The Pope attributes to bishops a failure “to apply the long-established norms of canon law to the crime of child abuse”. He argues that such laxness stemmed from a culture he associates with the aftermath of the Second Vatican Council: secularisation, the neglect of confession, daily prayer, and annual retreats, and then the mistaken interpretation of its renewal programme. “In particular,” he states, “there was a well-intentioned but misguided tendency to avoid penal approaches to canonically irregular situations.” In this he echoes the Murphy report’s finding that much of canon law’s criminal dimension, though not its code of secrecy, were ignored.

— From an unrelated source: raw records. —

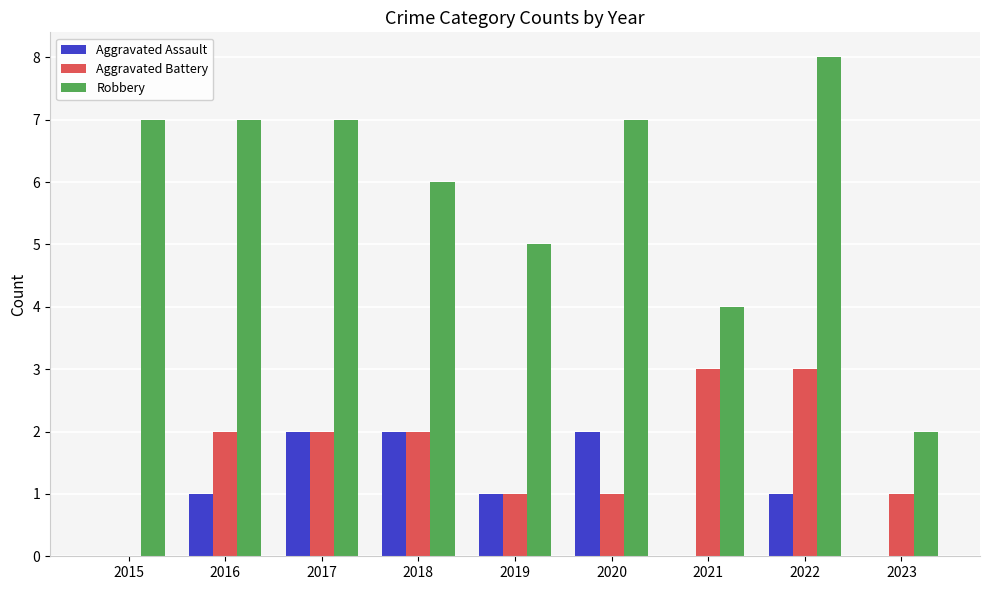

How many values in Aggravated Battery are above zero?

8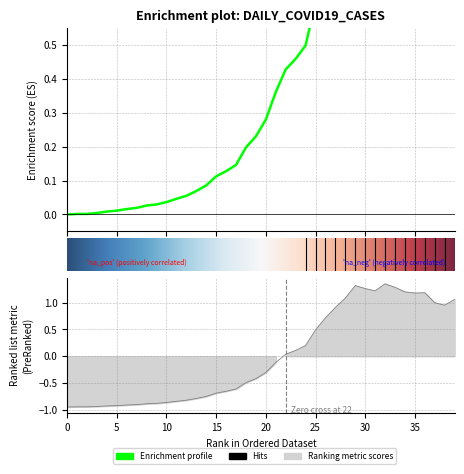

How many data points does each series have?

40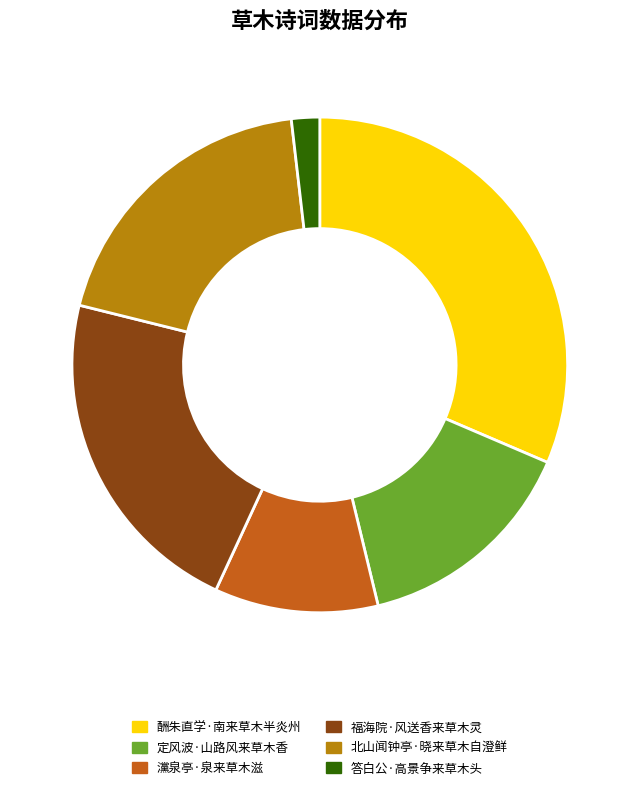

Is there a majority slice in this chart?

No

The letter acknowledges other important causative elements: inadequate vetting of priests and religious and weak moral formation in seminaries, an excessive social reverence for priests, and “a misplaced concern for the reputation of the Church and the avoidance of scandal”. Yet, those in charge of the Irish church from the 1950s were scarcely the liberals against whom the Pope rails regularly. His securalisation of the Church – meaning the introduction of social legislation such as contraception, separation and divorce for women – comes from an old-fashioned, authoritarian, mysoginistic church concerned above all with its reputation. Where are women? Much more to do, as the Pope said.